Skiing and snowboarding may be the most fun you can have with or without your clothes on, however there are some days where it feels anything but.
Unless you live in a pimped up ski in ski out mansion on the slopes of Deer Valley or Courchevel then you’re going to have to travel to reach your favourite powder piste and if you’re not living it up lying flat in first class with chauffered transfers then chances are something’s going to go wrong.
Like that one time I flew into Jackson but my luggage didn’t and I had to spend $250 of United’s money kitting myself out in ski gear in order to get amongst the powder storm and we all know how far $250 doesn’t go when you need ski boots, skis, jacket, pants, goggles, helmet, gloves. So I bought a shearling jacket and went for coffee instead.
But at least my bags arrived a day later. A friend of mine while on a ski camp in Portillo never received her luggage the entire 10 days she was there. No fresh underwear, no thermals, no soap, no toothbrush, no skis. Turns out her bags went from Chicago to Santiago to Europe to New York and back again while she skied in borrowed gear (and underwear, ewww) in the Andes.
Then there’s roads closed due to a blizzard when you are trying to get to that excess snow so you can get first tracks in that powder you flew all the way to get to. I had one friend spend a powder weekend in Colorado in a roadside motel on the I-70 while I got the first tracks she wanted in Vail. Poor her, lucky me.
If you don’t like the elements then this skiing game isn’t for you, either. Who honestly thinks that minus twenty six degrees at Phoenix Park in PyeongChang is going to be anything but unpleasant? Oh, the IOC, that’s who.
Hands up who’s braved the rain on a day in Australia just to get your lift pass dollar worth? Or driven the access road to a kiwi ski field only to discover a whiteout made of fog? Or doubled over in pain in ill fitting ski boots that eventually claimed your big toe nails that fell off in a hot tub two months later? Let’s not even mention the wretched wind that can close down any ski resort on any given day, even while you’re still on the chairlift ugly crying in a gale waiting for help.
Of course these things are all mainly out of your control which is why handing over a fifty dollar note and getting coins as change for a processed white bread bun with a half heated hot dog and a sachet of just in date tomato sauce is more painful than a torn ACL on the first day of the season. You chose to hand over the money knowing what you’d get but expecting that this time, somehow it would be different. It wasn’t.
What about the guy sitting next to you that lights up a cigarette on the slowest chairlift in Telluride? The wrestle to get the last car park in the lot and then skating in your ski boots while carrying your skis as you negotiate the ten blocks to the base lodge? The lift line on a powder day? The other lift line on a powder day? That powder day, with a lift line?

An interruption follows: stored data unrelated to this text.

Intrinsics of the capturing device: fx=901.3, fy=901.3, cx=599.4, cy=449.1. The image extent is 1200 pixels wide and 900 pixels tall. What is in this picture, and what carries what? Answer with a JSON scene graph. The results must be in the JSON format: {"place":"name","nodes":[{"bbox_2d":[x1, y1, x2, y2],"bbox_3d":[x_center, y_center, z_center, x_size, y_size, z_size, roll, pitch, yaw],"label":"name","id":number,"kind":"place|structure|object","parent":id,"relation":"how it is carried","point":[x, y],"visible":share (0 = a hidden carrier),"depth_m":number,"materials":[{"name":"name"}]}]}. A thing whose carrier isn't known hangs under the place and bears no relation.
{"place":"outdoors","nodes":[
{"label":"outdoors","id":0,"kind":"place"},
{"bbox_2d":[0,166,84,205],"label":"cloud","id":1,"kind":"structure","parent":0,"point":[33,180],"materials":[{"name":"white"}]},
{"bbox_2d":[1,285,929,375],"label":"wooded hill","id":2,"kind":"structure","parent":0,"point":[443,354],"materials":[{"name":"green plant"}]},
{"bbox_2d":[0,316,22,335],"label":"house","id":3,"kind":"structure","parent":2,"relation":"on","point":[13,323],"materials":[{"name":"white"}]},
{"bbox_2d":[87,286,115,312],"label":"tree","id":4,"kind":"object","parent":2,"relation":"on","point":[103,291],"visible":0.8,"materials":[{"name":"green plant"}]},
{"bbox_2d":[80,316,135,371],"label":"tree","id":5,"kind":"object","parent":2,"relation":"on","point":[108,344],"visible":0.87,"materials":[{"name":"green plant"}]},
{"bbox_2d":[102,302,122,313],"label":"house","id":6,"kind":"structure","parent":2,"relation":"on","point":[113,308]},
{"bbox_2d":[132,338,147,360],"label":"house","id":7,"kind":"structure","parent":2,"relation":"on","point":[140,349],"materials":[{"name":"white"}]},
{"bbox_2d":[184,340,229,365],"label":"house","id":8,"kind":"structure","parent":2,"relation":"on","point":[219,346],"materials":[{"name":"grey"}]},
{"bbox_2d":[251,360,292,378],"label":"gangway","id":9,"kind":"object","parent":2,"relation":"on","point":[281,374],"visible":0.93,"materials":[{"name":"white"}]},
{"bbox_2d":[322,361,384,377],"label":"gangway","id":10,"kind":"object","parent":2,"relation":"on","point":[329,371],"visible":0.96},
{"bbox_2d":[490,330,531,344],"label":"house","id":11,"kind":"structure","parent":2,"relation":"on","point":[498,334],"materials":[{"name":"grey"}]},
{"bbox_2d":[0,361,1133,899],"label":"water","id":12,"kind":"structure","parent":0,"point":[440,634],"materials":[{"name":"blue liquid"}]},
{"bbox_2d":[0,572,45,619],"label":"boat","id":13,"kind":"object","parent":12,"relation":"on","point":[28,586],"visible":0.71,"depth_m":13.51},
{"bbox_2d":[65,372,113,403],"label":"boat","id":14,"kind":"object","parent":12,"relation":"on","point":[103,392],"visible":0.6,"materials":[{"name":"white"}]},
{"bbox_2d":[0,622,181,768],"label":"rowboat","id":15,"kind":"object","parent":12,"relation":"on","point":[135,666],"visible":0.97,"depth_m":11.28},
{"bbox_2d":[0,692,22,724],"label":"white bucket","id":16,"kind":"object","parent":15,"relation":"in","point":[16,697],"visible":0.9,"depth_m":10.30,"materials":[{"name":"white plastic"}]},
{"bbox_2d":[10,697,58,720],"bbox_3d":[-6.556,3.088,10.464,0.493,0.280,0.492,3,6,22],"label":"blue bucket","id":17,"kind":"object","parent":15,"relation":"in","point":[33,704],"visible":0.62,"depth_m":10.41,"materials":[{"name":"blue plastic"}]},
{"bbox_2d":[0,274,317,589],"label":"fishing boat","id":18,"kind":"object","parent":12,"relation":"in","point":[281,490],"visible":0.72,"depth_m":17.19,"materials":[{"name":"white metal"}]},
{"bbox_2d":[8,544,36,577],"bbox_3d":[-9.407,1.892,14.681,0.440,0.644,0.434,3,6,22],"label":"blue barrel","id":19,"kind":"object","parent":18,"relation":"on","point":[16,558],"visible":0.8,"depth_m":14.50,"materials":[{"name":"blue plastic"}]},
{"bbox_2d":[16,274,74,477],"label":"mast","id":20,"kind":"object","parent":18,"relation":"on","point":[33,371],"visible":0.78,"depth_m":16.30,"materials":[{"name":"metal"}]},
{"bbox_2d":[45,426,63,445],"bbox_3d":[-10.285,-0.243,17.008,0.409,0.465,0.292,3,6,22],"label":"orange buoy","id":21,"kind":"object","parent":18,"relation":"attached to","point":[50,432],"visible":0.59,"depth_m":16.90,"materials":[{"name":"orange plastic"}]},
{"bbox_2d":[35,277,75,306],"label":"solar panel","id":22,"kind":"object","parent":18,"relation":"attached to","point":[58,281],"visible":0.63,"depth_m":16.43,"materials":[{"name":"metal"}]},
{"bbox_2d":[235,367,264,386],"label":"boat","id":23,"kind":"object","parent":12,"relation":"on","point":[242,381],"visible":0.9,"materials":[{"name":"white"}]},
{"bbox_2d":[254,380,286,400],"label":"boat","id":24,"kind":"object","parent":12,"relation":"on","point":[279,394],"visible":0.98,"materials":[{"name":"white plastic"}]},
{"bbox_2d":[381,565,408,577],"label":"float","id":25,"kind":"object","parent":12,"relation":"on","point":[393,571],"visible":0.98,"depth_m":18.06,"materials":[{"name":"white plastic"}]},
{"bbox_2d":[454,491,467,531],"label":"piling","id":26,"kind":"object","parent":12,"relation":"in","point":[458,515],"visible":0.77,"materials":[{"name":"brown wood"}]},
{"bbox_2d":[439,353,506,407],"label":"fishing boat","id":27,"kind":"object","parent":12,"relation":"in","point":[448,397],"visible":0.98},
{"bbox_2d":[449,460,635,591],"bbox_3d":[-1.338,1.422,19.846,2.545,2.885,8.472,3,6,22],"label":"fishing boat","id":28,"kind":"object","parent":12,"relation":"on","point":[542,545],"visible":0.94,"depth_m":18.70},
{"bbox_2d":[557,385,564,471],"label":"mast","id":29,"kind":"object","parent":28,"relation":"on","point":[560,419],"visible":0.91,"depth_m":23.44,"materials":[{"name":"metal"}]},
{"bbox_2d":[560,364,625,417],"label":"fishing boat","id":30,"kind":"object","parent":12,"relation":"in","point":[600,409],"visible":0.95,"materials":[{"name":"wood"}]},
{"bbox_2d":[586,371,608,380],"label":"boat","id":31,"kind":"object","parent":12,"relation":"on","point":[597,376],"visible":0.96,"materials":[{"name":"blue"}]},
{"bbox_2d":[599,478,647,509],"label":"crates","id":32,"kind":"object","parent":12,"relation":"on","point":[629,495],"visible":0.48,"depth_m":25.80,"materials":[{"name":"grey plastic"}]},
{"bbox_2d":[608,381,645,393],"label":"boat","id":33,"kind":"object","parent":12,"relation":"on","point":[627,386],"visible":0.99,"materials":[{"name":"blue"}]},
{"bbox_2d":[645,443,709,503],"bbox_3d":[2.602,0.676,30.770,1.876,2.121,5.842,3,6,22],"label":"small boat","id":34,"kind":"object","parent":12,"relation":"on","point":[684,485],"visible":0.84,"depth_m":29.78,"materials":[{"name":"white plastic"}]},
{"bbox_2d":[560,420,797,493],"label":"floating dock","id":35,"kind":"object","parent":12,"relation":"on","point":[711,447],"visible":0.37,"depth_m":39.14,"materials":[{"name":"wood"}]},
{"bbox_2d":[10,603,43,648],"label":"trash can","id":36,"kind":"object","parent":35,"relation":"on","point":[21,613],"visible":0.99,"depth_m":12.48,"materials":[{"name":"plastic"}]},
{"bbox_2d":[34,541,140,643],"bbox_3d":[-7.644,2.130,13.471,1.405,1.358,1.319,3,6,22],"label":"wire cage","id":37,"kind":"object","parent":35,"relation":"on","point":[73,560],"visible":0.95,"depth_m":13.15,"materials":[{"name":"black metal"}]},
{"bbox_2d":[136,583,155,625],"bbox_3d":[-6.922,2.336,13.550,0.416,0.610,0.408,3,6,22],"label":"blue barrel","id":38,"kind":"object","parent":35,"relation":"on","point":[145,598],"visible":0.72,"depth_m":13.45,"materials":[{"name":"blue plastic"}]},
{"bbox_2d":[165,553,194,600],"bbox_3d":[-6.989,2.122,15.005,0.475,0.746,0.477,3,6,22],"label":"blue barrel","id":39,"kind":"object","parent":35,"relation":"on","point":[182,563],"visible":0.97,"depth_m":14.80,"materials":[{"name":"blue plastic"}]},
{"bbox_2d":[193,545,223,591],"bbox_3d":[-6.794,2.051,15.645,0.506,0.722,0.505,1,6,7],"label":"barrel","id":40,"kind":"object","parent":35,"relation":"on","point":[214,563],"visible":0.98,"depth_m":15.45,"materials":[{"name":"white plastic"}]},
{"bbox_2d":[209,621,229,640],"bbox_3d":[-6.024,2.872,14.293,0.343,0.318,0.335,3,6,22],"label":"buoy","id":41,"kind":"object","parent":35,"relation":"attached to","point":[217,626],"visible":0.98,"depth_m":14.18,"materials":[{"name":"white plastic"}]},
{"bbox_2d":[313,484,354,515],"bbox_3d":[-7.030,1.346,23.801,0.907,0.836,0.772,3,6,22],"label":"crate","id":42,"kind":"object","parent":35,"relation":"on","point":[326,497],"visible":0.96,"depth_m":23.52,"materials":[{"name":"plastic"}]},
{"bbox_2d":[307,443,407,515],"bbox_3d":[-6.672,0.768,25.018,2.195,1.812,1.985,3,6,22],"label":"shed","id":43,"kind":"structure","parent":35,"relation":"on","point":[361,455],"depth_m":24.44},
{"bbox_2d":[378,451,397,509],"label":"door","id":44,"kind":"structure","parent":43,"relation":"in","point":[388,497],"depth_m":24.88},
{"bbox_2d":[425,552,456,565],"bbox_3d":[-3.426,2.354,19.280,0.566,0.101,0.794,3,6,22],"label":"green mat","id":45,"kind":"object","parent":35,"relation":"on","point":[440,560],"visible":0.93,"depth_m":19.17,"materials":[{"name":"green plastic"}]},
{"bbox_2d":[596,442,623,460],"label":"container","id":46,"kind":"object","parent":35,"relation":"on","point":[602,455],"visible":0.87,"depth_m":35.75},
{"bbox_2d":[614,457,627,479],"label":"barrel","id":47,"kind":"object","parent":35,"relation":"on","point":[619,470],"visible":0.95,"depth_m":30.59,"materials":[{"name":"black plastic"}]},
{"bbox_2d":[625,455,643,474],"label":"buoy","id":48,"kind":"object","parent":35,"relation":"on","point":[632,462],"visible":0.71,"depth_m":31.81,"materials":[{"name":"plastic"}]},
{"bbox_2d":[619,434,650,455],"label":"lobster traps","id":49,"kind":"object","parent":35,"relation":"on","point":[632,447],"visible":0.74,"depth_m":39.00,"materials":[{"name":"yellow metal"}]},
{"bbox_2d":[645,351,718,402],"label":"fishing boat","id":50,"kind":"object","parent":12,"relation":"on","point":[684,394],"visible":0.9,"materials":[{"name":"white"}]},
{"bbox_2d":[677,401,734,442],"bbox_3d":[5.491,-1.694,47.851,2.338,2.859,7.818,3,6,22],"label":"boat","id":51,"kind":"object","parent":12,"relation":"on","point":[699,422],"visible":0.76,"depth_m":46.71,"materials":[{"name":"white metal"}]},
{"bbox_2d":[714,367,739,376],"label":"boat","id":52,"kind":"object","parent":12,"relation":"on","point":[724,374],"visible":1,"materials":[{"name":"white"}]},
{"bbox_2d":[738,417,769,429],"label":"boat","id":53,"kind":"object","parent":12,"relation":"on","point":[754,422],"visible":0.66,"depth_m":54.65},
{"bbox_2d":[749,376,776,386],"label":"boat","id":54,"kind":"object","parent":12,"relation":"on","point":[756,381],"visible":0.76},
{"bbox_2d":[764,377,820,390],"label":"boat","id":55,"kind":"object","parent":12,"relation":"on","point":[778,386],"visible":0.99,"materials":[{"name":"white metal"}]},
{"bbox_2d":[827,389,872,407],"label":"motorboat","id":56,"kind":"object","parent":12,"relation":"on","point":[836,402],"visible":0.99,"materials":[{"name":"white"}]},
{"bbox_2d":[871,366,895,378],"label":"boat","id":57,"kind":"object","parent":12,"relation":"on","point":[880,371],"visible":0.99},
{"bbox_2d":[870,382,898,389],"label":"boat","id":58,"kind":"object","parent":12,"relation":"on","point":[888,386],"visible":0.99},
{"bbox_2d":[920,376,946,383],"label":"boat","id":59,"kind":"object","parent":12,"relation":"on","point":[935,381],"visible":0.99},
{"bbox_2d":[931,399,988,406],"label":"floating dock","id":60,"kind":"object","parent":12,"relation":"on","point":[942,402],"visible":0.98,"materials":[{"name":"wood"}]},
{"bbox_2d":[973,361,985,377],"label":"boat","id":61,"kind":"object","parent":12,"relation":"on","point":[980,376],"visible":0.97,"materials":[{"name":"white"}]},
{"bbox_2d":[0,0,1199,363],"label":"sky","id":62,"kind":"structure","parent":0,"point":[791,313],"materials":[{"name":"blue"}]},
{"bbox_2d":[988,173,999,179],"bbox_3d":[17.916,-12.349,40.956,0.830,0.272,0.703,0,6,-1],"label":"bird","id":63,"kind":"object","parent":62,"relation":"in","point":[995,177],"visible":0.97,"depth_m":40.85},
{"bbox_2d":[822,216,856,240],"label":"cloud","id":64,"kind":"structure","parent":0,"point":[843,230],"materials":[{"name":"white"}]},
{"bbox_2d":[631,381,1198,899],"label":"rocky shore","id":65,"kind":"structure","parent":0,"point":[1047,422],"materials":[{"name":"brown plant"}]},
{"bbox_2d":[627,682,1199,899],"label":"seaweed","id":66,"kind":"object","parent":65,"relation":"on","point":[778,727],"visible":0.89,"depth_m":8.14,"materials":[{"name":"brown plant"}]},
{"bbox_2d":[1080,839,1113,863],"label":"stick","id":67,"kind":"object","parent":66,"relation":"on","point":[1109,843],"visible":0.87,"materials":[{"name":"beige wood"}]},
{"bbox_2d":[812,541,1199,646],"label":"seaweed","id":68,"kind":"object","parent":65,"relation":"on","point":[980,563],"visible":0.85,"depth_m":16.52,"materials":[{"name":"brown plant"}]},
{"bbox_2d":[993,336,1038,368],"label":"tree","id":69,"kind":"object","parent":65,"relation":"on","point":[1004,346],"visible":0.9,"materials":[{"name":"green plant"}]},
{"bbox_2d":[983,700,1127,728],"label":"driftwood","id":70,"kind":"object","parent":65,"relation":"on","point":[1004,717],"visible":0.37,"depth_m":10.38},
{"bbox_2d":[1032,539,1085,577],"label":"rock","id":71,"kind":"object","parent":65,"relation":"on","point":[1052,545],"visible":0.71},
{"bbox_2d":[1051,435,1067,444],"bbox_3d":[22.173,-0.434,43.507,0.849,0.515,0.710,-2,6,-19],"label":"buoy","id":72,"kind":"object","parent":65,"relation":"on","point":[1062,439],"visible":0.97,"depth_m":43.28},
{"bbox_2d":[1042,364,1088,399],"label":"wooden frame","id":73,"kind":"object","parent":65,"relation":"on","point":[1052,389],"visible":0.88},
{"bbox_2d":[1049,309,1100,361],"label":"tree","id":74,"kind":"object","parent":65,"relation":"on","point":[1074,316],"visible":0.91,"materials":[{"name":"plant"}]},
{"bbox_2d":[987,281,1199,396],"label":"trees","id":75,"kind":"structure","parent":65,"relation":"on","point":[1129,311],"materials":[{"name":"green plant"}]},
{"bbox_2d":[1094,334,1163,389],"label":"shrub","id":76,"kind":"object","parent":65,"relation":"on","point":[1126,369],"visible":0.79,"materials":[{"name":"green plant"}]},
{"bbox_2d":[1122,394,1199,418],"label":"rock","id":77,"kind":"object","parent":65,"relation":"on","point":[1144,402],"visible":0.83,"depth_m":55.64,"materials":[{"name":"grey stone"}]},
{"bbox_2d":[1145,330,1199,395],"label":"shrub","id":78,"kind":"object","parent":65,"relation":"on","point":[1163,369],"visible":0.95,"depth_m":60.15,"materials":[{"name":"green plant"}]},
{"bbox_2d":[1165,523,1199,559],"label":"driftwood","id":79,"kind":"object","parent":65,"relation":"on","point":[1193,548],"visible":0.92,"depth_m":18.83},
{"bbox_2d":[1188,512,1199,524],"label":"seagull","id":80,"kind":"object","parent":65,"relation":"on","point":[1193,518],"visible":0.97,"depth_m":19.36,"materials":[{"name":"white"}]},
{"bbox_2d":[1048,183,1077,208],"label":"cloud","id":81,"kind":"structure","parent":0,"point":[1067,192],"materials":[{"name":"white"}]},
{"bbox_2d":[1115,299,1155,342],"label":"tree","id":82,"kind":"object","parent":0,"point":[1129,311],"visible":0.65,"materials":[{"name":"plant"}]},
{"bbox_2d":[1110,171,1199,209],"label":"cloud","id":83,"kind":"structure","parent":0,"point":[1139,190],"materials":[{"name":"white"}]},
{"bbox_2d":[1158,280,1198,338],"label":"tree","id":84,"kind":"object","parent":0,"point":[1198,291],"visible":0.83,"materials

Yet all of this fades into comparison when you get that first powder turn, floating in a cloud of white as you come up for air before hitting that white room again or when your skis carve like butter through a perfectly groomed piece of corduroy snow. For that is the nature of skiing and snowboarding, you struggle, you win, you struggle, you lose, you struggle you win again and you pay for the privilege to have a damn fine time along the way.
The upbeat amongst us will say ‘every day on a mountain is a good day’ and they are right, it sure beats a fluorescent lit office with plywood partitions and a grinch who puts their name on their stapler, their sandwiches, their newspaper and asks you for money for a leaving present for someone you never knew worked there in the first place.
Skiing and snowboarding takes you places whether inside your head while on the slopes or actual places far from home. There’s nothing like a day on a squat toilet in the Himalaya with half your curry insides falling out to make you feel alive because you’re one of the few who has the adventurous snow spirit to ski the world’s tallest mountains.
Then there’s the first time you get locked out of your pension after dark in Japan because you didn’t realize there was a curfew or the first time you negotiate the ski runs at Aspen Highlands after a champagne session at Cloud 9.
You never forget your ski moments, good and bad because every day on a mountain IS a good day even when it’s not because if you didn’t love the mountains you wouldn’t be living the adventurous life.
A life that guarantees pleasure as much as it guarantees pain and comes with a side order of hilarity, comradery and a thousand stories to entertain with every ski trip you embark upon.
That’s worth a little wind, rain and a $25 hot dog any day.